Extract every line of the listing below and reproduce each one verbatim, in its original order.

**MATERIAL FOR THIS TASK**
--- START ---
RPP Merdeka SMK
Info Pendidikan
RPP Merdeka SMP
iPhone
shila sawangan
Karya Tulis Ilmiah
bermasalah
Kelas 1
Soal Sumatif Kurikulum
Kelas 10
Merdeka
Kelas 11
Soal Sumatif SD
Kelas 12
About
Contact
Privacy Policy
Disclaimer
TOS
--- END ---
**RESULT BELOW**
RPP Merdeka SMK
Info Pendidikan
RPP Merdeka SMP
iPhone
shila sawangan
Karya Tulis Ilmiah
bermasalah
Kelas 1
Soal Sumatif Kurikulum
Kelas 10
Merdeka
Kelas 11
Soal Sumatif SD
Kelas 12
About
Contact
Privacy Policy
Disclaimer
TOS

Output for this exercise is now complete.